▸ **PROVIDED TEXT**:
# # # # #
As we follow the lead, Prime Minister, the builder as the country undergoing significant infrastructural upgrades, many schools have also been remodelled or have benefitted from one or more projects and critical repairs. Funds for critical repairs have been allocated to 192 schools in the 2018/2019 Financial Year. Another one hundred and eleven (111) Primary schools were identified for the construction of ramps for access to students with physical challenges. Work is in progress with sixty-nine (69) classrooms along with amenities constructed at the Primary and Secondary School levels. These projects have all helped to facilitate the removal of nine schools from the shift system since the 2016/2017 school year, leaving a total of 38 schools on shift. The National Education Trust (NET) has also provided significant assistance in updating infrastructure, doing critical repairs and other maintenance works in schools.
Mr President, I recently met with the Commonwealth Education Ministers Action Group and gained significant insight on achieving the fourth Sustainable Development Goal, which focuses on education. We must leverage the resources afforded to us, including new and existing technologies, which will assist in dismantling many of the barriers that students, educators and administrators alike face on a daily basis. A paradigm shift is required throughout the sector, which calls for flexibility and innovation in teaching methodologies, and the use of ICT to fill gaps and find solutions to issues such as high costs of transportation, teacher-pupil ratio, addressing the need for individualised learning and costs of textbooks and other classroom items.
This, Mr President, is merely part of the concept of Education 4.0, which emphasises a shift in responsibility of learning from the instructor to the learner, as well as more interactive and “hands on” work, innovation, and involving the community through a personal and targeted approach to teaching and learning. Concepts of e-learning, integrating current technologies, personalised learning and project learning are also pertinent in navigating this new era, can will assist gradually in making education more accessible for all. Importantly is the open school concept which will see us taking the learning to all whenever it is needed. The notion of the borderless classroom is taking shape Mr President and there will be more to come in the next financial year.
Mr President, the Jamaica Teaching Council (JTC) Bill has also been approved by Cabinet to move on to deliberations by the Legislative Committee. This legislation will introduce new procedures, including the registration and licensing of teachers, as well as professional disciplinary action for teachers and principals. The amendments to the Education Regulations (1980) will treat with the long awaited call for an increase in the number of members of primary school boards. They will also introduce standards for which schools should conform, to include guidelines on attire, conduct and discipline of students. Lastly, the Education Regulations will finally and formally abolish corporal punishment in public education institutions.
# # # # #
▸ **DATA FOR REVIEW**:
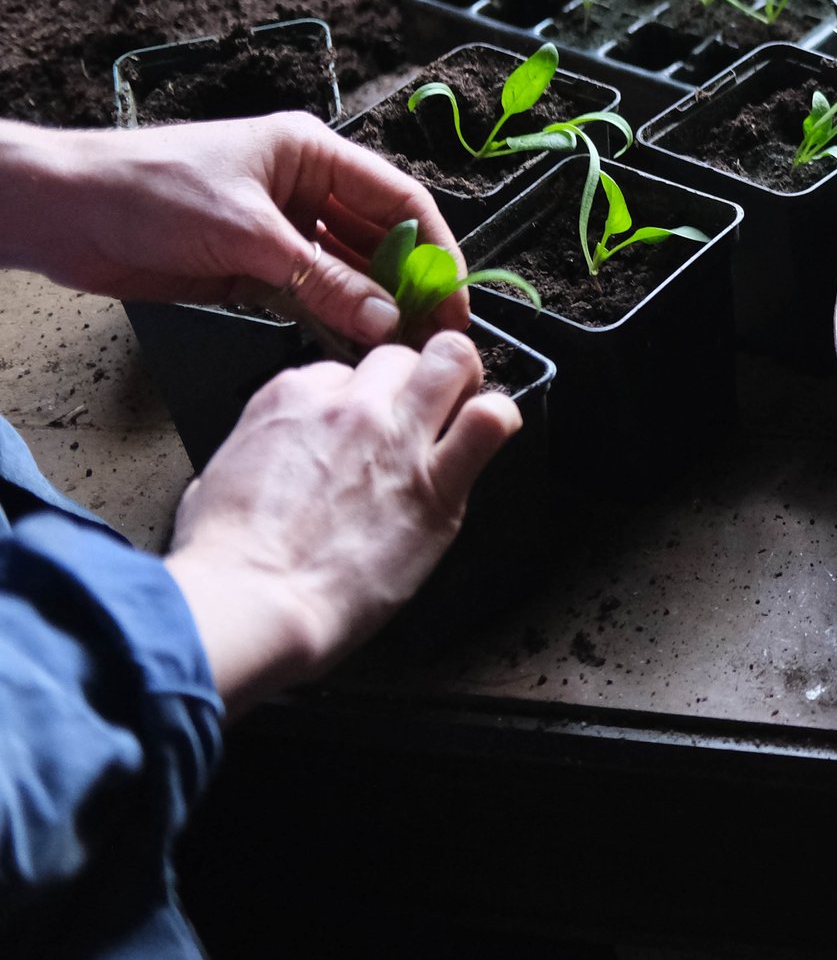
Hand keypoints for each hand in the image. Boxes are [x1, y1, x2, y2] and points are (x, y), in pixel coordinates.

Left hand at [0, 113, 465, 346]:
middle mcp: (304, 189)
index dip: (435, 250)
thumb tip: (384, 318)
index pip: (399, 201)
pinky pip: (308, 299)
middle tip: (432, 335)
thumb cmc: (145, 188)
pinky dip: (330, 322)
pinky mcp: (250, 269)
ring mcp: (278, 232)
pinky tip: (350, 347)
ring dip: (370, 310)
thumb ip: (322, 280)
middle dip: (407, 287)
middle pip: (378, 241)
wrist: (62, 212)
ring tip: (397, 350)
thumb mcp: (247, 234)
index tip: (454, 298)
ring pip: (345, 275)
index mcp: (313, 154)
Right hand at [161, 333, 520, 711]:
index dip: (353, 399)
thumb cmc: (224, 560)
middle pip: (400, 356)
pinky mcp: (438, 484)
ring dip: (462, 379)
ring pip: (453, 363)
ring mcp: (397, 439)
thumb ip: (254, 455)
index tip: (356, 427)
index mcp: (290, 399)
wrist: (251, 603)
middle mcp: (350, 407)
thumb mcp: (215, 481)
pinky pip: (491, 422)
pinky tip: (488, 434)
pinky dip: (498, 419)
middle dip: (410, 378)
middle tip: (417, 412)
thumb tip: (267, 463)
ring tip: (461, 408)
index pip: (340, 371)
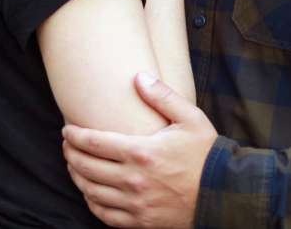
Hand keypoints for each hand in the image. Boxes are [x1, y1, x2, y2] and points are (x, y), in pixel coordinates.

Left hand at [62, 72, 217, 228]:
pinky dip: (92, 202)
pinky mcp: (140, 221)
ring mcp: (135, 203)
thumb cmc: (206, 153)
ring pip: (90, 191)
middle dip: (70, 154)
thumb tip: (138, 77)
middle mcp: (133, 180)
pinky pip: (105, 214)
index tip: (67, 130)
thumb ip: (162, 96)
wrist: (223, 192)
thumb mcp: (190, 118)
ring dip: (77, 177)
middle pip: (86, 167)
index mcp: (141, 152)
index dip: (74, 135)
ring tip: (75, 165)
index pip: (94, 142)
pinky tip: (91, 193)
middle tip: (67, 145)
# # # # #
▸ **REQUIRED ACTION A**:
Write out the stretch of the education speech from "Mr President, the" through "public education institutions.".
▸ **REQUIRED ACTION B**:
Turn the paragraph of the education speech beginning "Mr President, the Jamaica Teaching Council" into a bulleted list that keeps its main facts.

▸ **TASK RESULT A**:
Mr President, the Jamaica Teaching Council (JTC) Bill has also been approved by Cabinet to move on to deliberations by the Legislative Committee. This legislation will introduce new procedures, including the registration and licensing of teachers, as well as professional disciplinary action for teachers and principals. The amendments to the Education Regulations (1980) will treat with the long awaited call for an increase in the number of members of primary school boards. They will also introduce standards for which schools should conform, to include guidelines on attire, conduct and discipline of students. Lastly, the Education Regulations will finally and formally abolish corporal punishment in public education institutions.

▸ **TASK RESULT B**:
- Cabinet has approved the Jamaica Teaching Council (JTC) Bill, which now moves to the Legislative Committee for deliberation.
- The Bill will introduce registration and licensing of teachers, as well as professional disciplinary action for teachers and principals.
- Amendments to the Education Regulations (1980) will increase the number of members on primary school boards.
- The amendments will set standards for schools, including guidelines on student attire, conduct and discipline.
- The amended regulations will formally abolish corporal punishment in public education institutions.